Could you copy the text lines of every record below character for character, leaving out the pictures?

Dataset entries:
>>>>>
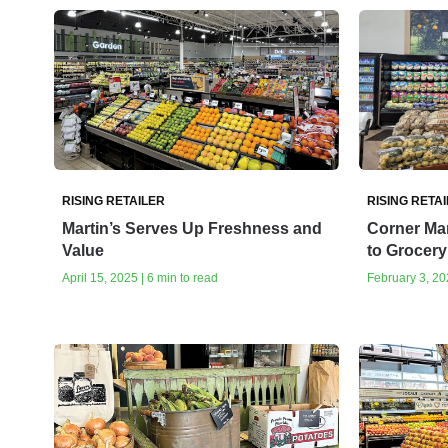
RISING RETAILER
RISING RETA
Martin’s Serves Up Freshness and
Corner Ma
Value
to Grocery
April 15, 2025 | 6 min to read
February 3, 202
<<<<<
COMPLETED EXERCISE
RISING RETAILER
RISING RETA
Martin’s Serves Up Freshness and
Corner Ma
Value
to Grocery
April 15, 2025 | 6 min to read
February 3, 202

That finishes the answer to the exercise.